━━━━━ Source data ━━━━━

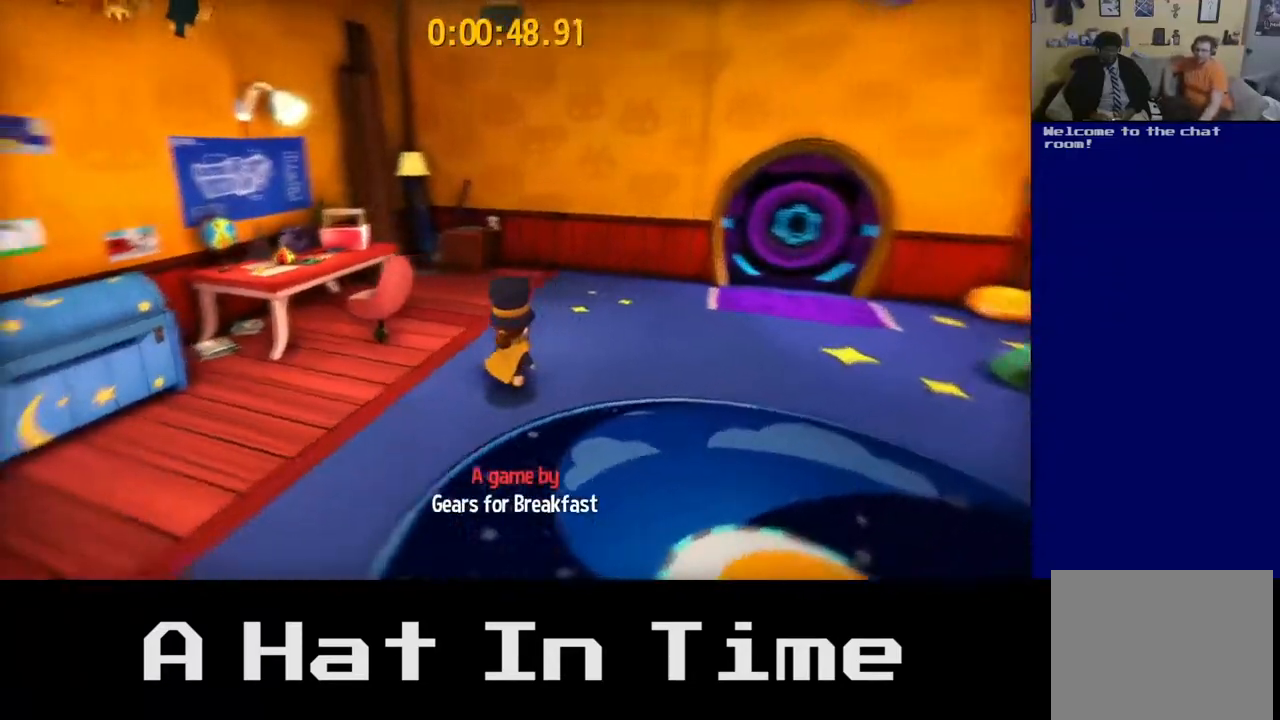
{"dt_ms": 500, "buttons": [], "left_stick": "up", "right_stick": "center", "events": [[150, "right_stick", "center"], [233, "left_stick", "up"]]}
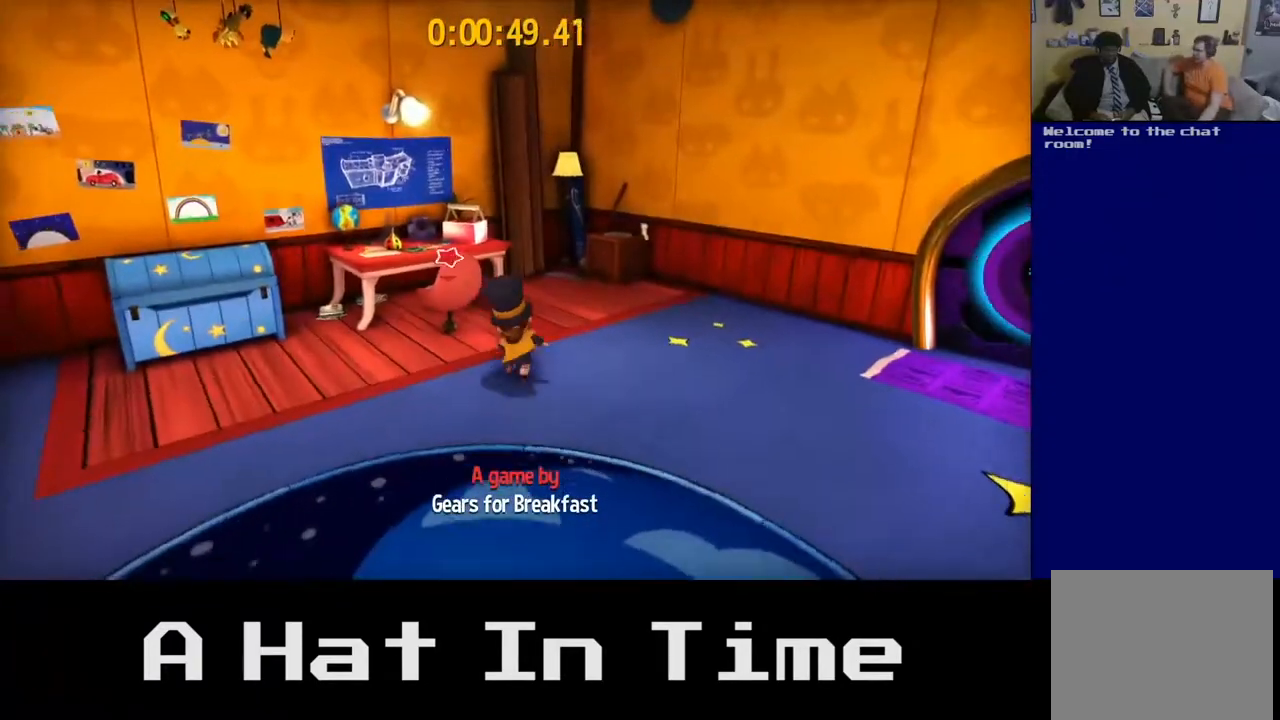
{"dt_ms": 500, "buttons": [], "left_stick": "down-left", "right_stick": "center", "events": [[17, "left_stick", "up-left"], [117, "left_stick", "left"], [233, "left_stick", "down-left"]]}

━━━━━
━━━━━ Source data ━━━━━

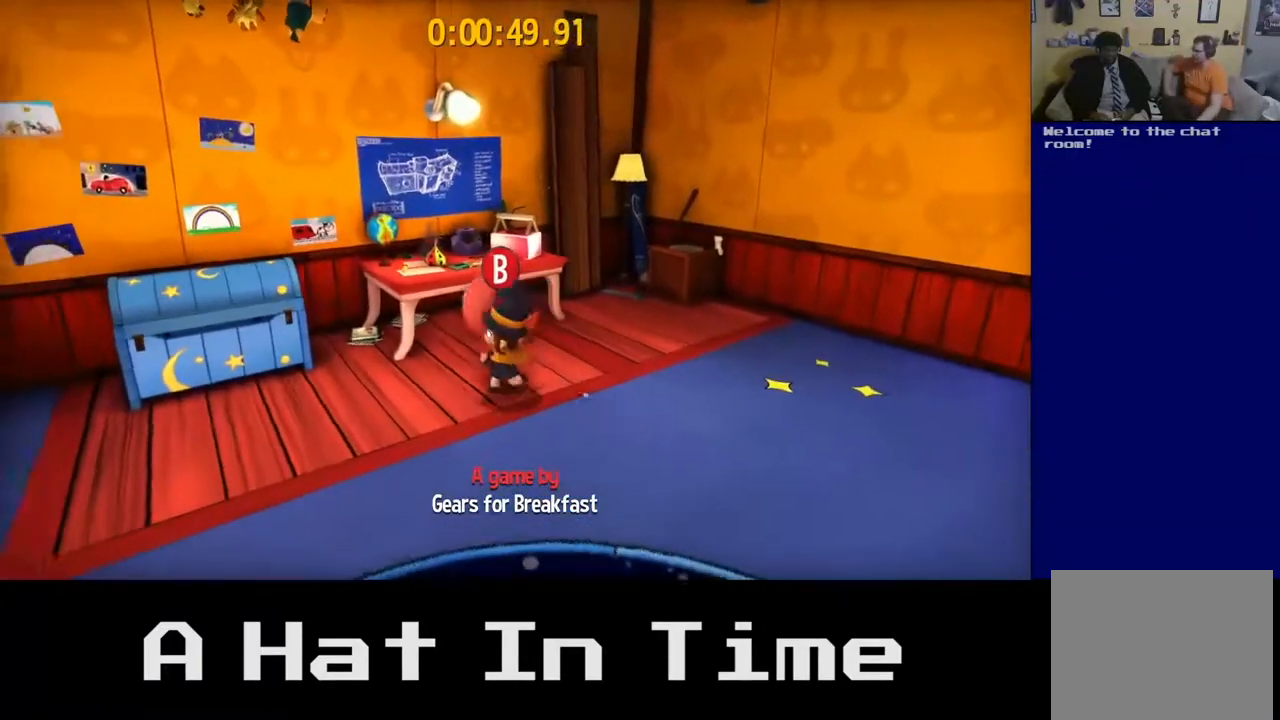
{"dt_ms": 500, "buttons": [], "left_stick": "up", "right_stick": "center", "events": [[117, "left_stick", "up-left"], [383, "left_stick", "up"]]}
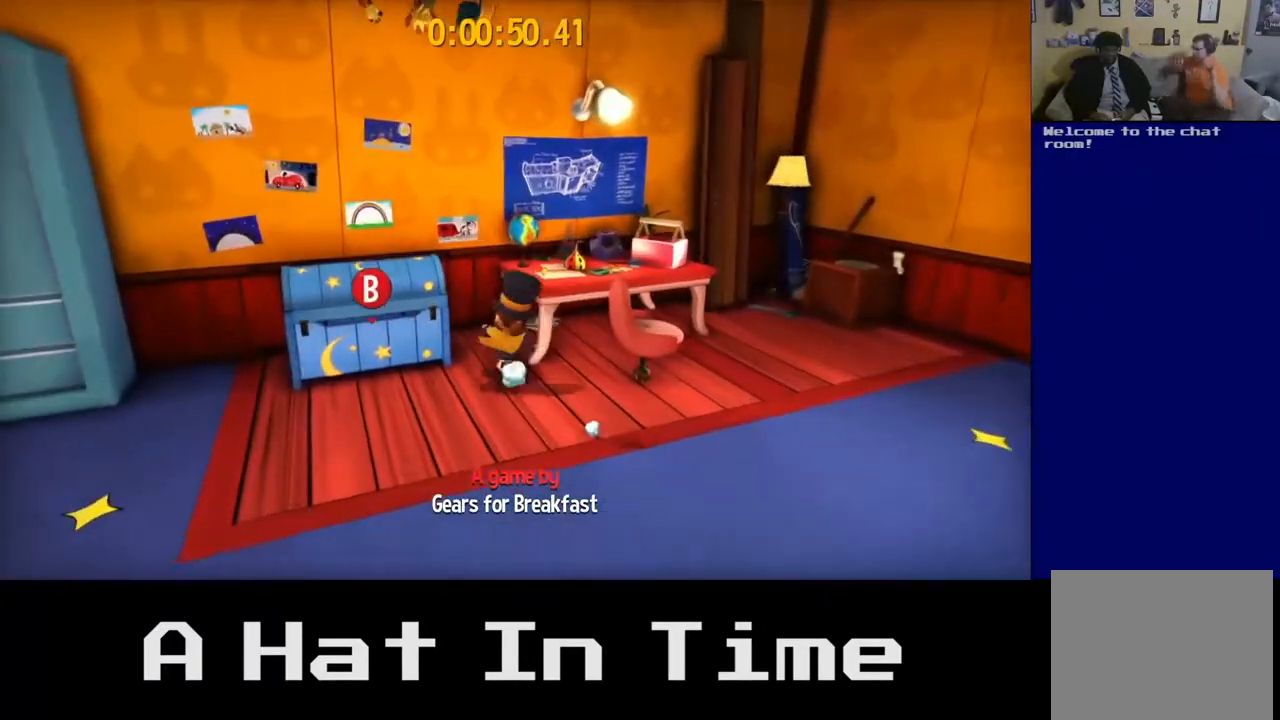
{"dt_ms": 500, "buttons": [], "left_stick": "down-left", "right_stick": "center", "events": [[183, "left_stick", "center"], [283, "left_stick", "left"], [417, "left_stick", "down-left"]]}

━━━━━

__To do__.
From the records, copy out each line that includes the string "down".

__Answer area__.
{"dt_ms": 500, "buttons": [], "left_stick": "down-left", "right_stick": "center", "events": [[17, "left_stick", "up-left"], [117, "left_stick", "left"], [233, "left_stick", "down-left"]]}
{"dt_ms": 500, "buttons": [], "left_stick": "down-left", "right_stick": "center", "events": [[183, "left_stick", "center"], [283, "left_stick", "left"], [417, "left_stick", "down-left"]]}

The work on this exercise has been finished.